Page 38 of Calculated in Death
She stepped onto the platform, sat on the edge of the huge bed to take off her boots. She kicked them aside.
“Hell with it,” she managed before she crawled on, lay facedown across the bed, and tuned out.
•••
An hour later, Roarke walked in. He’d had a long, rough day of his own, wanted his wife and a large glass of wine, more or less in that order.
The same tableau greeted him.
“The lieutenant’s upstairs,” Summerset began as Galahad—semi-arched now—crept over to sniff at Roarke’s trousers.
“Good.”
“She looked exhausted.”
“Small wonder. What’s this?” He bent to scratch at the cat who continued to sniff.
“Apparently he’s mistrustful you’ve been loyal, as he smelled another cat on the lieutenant.”
“Ah. Well, I haven’t had time for cats today.” As Roarke stripped off his topcoat, Summerset held out a hand for it. “Thanks. Let’s go up then,” he said to the cat. “I’m sure she’ll make it up to you.”
He started up, the cat strolling behind him.
If she’d gone to her office, he’d pour some wine into both of them, Roarke determined. And talk her into a short lie-down. He could use one himself. But he wanted out of the bloody suit first.
And he found her, still facedown across the bed.
“That works.”
He took off the suit, changed into loose pants and a long-sleeved T-shirt.

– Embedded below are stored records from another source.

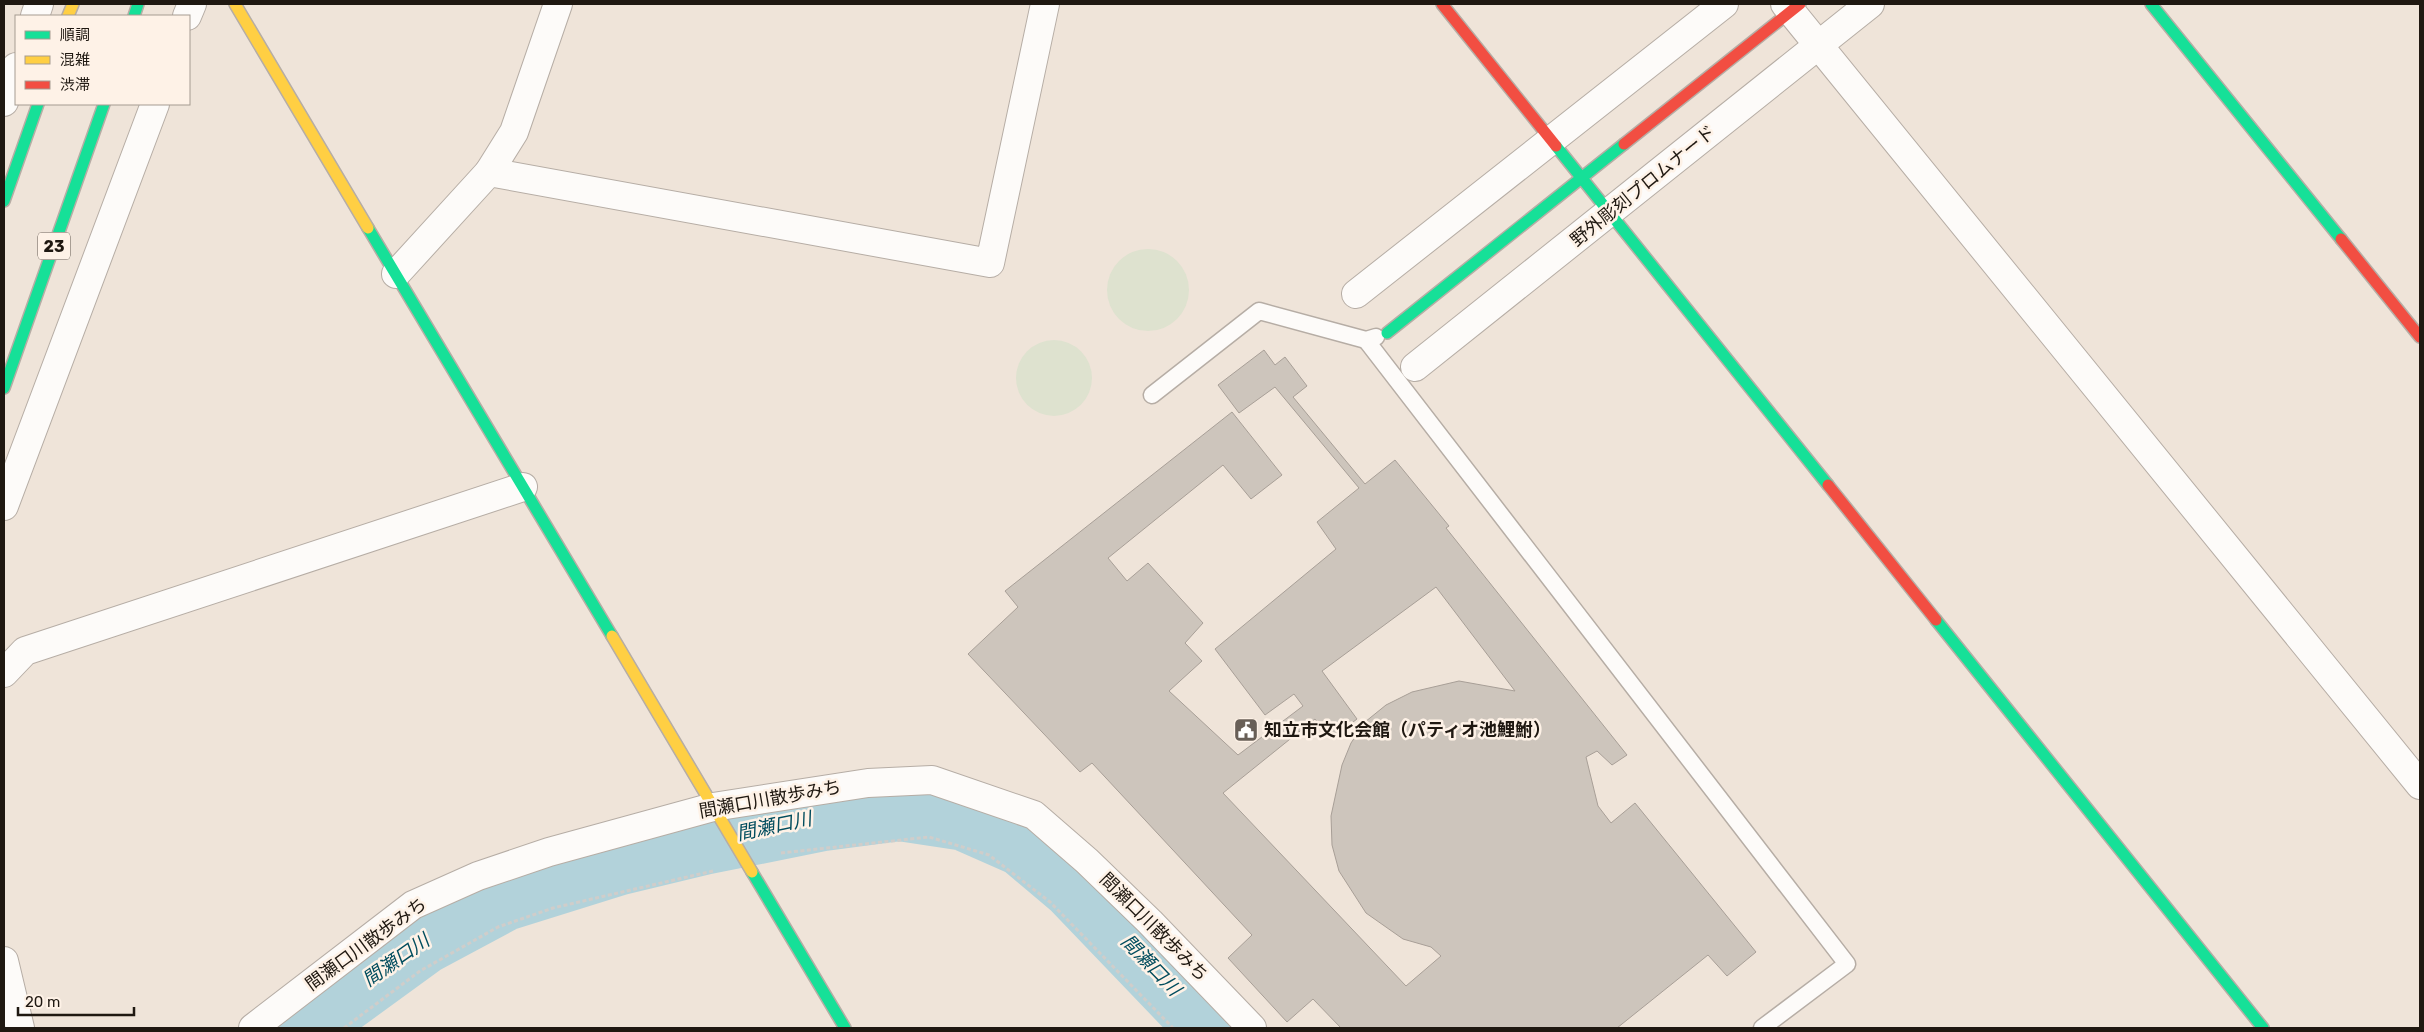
<svg xmlns="http://www.w3.org/2000/svg" width="2424" height="1032" font-family="Rubik,'Noto Sans JP',sans-serif">
  <style>
    .green { fill: #dee2cf }
    .lines { fill: none; stroke-linecap: round; stroke-linejoin: round }
    .river { stroke: #b2d2da; stroke-width: 70 }
    .building { fill: #cdc5bc; stroke: #a89f97; fill-rule: evenodd }
    .lane-casing { stroke: #b6ada5; stroke-width: 19 }
    .street-casing { stroke: #b6ada5; stroke-width: 30 }
    .fast-casing { stroke: #b6ada5; stroke-width: 14 }
    .slow-casing { stroke: #b6ada5; stroke-width: 14 }
    .jam-casing { stroke: #b6ada5; stroke-width: 14 }
    .path { stroke: #d0cdca; stroke-width: 3; stroke-dasharray: 4 2.5; stroke-linecap: butt }
    .lane { stroke: #fdfbf9; stroke-width: 16 }
    .street { stroke: #fdfbf9; stroke-width: 28 }
    .fast { stroke: #16e098; stroke-width: 11 }
    .slow { stroke: #ffcf43; stroke-width: 11 }
    .jam { stroke: #f24e42; stroke-width: 11 }
    .labels { text-anchor: middle; dominant-baseline: central; stroke-width: 5; stroke-linejoin: round; paint-order: stroke }
    .shield { fill: #fef2e7; stroke: #625951; stroke-width: 1 }
    .shield-label { font-size: 16px; font-weight: bold; fill: #1f1811 }
    .street-label { font-size: 18px; fill: #1f1811; stroke: #fef2e7 }
    .poi-label { font-size: 18px; font-weight: bold; fill: #1f1811; stroke: #fef2e7; text-anchor: start }
    .water-label { font-size: 19px; font-style: italic; fill: #024d5e; stroke: #fef2e7 }
  </style>
  <rect width="100%" height="100%" fill="#efe4d9"/>
  <g class="green">
    <circle cx="1148" cy="290" r="41"/>
    <circle cx="1054" cy="378" r="38"/>
  </g>
  <g class="lines">
    <path class="river" d="M301,1028l121,-88 82,-44 112,-35 87,-21 120,-24 76,-10 66,10 59,26 51,43 137,143"/>
  </g>
  <path class="building" d="M1264,350l11,15 10,-8 22,29 -14,11 72,87 30,-24 54,66 -3,2 181,227 -15,10 -15,-14 -11,6 12,49 13,17 24,-20 121,149 -29,24 -19,-21 -91,73h-276l-28,-29 -26,23 -59,-64 24,-23 -160,-172 -12,9 -112,-118 50,-47 -13,-16 227,-179 50,63 -31,24 -28,-34 -115,93 19,23 21,-18 55,60 -18,20 17,18 -33,30 69,64 65,-49 -9,-12 -29,21 -50,-66 121,-100 -19,-27 42,-34 -84,-101 -36,26 -21,-28zM1436,587l79,104 -56,-10 -47,11 -26,13 -21,17 -14,21 -9,22 -11,51 1,29 7,26 27,42 37,26 28,8 10,9 -35,30 -183,-193 92,-74 16,20 26,-20 -35,-48z"/>
  <g class="lines">
    <defs>
      <g id="lane">
        <path d="M1366,340l481,624 -85,64"/>
        <path d="M1152,395l107,-84 107,29 10,-3"/>
      </g>
      <g id="street">
        <path d="M1785,4l635,781"/>
        <path d="M35,16l4,-12"/>
        <path d="M187,16l5,-12"/>
        <path d="M4,102l12,-35"/>
        <path d="M489,172l25,-40 44,-128"/>
        <path d="M396,274l93,-102 501,91 55,-259"/>
        <path d="M1356,294l368,-290"/>
        <path d="M1415,367l455,-363"/>
        <path d="M4,506l151,-402"/>
        <path d="M4,673l21,-22 498,-164"/>
        <path d="M4,961l16,67"/>
        <path d="M253,1028l160,-123 65,-29 71,-24 164,-45 155,-24 64,-3 102,35 53,46 63,61 102,106"/>
      </g>
      <g id="fast">
        <path d="M2151,4l190,235"/>
        <path d="M134,16l4,-12"/>
        <path d="M1556,146l272,339"/>
        <path d="M4,201l34,-97"/>
        <path d="M368,228l244,408"/>
        <path d="M1387,333l237,-189"/>
        <path d="M4,388l100,-284"/>
        <path d="M1936,620l327,408"/>
        <path d="M752,872l93,156"/>
      </g>
      <g id="slow">
        <path d="M235,4l133,224"/>
        <path d="M68,16l5,-12"/>
        <path d="M612,636l140,236"/>
      </g>
      <g id="jam">
        <path d="M1442,4l114,142"/>
        <path d="M1624,144l176,-140"/>
        <path d="M2341,239l79,98"/>
        <path d="M1828,485l108,135"/>
      </g>
    </defs>
    <use href="#lane" class="lane-casing"/>
    <use href="#street" class="street-casing"/>
    <use href="#fast" class="fast-casing"/>
    <use href="#slow" class="slow-casing"/>
    <use href="#jam" class="jam-casing"/>
    <g class="path">
      <path d="M781,853l148,-16 60,18 61,47 123,126"/>
      <path d="M344,1028l76,-57 78,-44 55,-19 160,-37"/>
    </g>
    <use href="#lane" class="lane"/>
    <use href="#street" class="street"/>
    <use href="#fast" class="fast"/>
    <use href="#slow" class="slow"/>
    <use href="#jam" class="jam"/>
  </g>
  <defs>
    <symbol id="civic-square" viewBox="-11 -11 22 22"><rect x="-9" y="-9" width="18" height="18" rx="4" fill="#685f57" stroke="#fef2e7"/><path d="M-.6-6.5H3V-4.5H.6V-3L4-1V1h2V6H-6V1h2V-1L-.6-3ZM-1.2 2.5V6h2.4V2.5Z" fill="#fff"/></symbol>
  </defs>
  <g fill-rule="evenodd">
    <use href="#civic-square" x="1232" y="716" width="28" height="28"/>
  </g>
  <g class="labels">
    <rect class="shield" x="38" y="232.5" width="32" height="27" rx="4"/>
    <g class="shield-label">
      <text x="54" y="246">23</text>
    </g>
    <g class="street-label">
      <text transform="translate(1643 186) rotate(-39)">野外彫刻プロムナード</text>
      <text transform="translate(770 799) rotate(-10)">間瀬口川散歩みち</text>
      <text transform="translate(1154 927) rotate(45)">間瀬口川散歩みち</text>
      <text transform="translate(366 944) rotate(-36)">間瀬口川散歩みち</text>
    </g>
    <g class="poi-label">
      <text x="1264" y="730">知立市文化会館（パティオ池鯉鮒）</text>
    </g>
    <g class="water-label">
      <text transform="translate(774 826) rotate(-12)">間瀬口川</text>
      <text transform="translate(396 960) rotate(-35)">間瀬口川</text>
      <text transform="translate(1151 965) rotate(46)">間瀬口川</text>
    </g>
  </g>
  <rect width="2424" height="1032" fill="none" stroke="#1f1811" stroke-width="10"/>
  <rect x="15" y="15" width="175" height="90" fill="#fef2e7" stroke="#a59b91"/>
  <rect x="25" y="31" width="25" height="8" fill="#16e098" stroke="#a59b91"/>
  <text x="60" y="40" font-size="15" fill="#1f1811">順調</text>
  <rect x="25" y="56" width="25" height="8" fill="#ffcf43" stroke="#a59b91"/>
  <text x="60" y="65" font-size="15" fill="#1f1811">混雑</text>
  <rect x="25" y="81" width="25" height="8" fill="#f24e42" stroke="#a59b91"/>
  <text x="60" y="90" font-size="15" fill="#1f1811">渋滞</text>
  <path d="M18 1007v8h116v-8" fill="none" stroke="#1f1811" stroke-width="2.5"/>
  <text x="25" y="1007" font-size="15" fill="#1f1811" stroke="#fef2e7" stroke-width="4" paint-order="stroke">20 m</text>
</svg>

Wine could wait, he decided, and slid onto the bed beside Eve. She stirred a little when he wrapped an arm around her, muttered something that sounded like numbers, then settled again.
The cat took a running leap, bounced on the bed beside Roarke’s hip. With his wife curled to his front, the cat to his back, Roarke, in turn, tuned out.
Dreams took her through the day, in their own strange way, into white landscapes, onto frigid sidewalks, through empty offices where weeping echoed and echoed.
She stood in the Dickenson penthouse, hands on hips.
“It’s not here,” she said to Galahad, who ignored her. “Nobody asked you to come, but I’m telling you it’s not here. Nothing’s here but grief. Here’s clear.”
She stepped out of the door and into the apartment still under construction. “Just a little blood, but they shouldn’t have missed it. Sloppy, sloppy. Leave her on the doorstep? Was that a statement, and if so, for who?”
For Whitestone? But he shouldn’t have found the body. An early morning passerby, maybe, more likely one of the construction crew.
And she couldn’t see a link between her vic and anyone on that crew.
She turned a circle, saw the framed photographs of the victim’s kids, the husband. Happier days.
“Family meant everything.” Daniel Yung sat on the comfortable sofa, his hands neatly folded in his lap. “She’d have done, given, said anything to protect them.”
“Yeah, she’d have thought of them after the snatch, of getting home to them. Of the kids, especially. That’s what mothers do, right?”
She smelled her own, saw Stella sneering from the doorway. “She’d have thought about herself, like everybody. She hated being stuck in this place with a sniveling kid. Just like me. She’s no better than me.”
Eve studied her a moment, the bitter eyes, the sneering mouth, the bloody throat slit by McQueen’s blade. And felt little but mild annoyance.
“Fuck off. I don’t have time for you. Everything’s not about you.”
“You think she thought of a couple brats, or the asshole who stuck them in her?”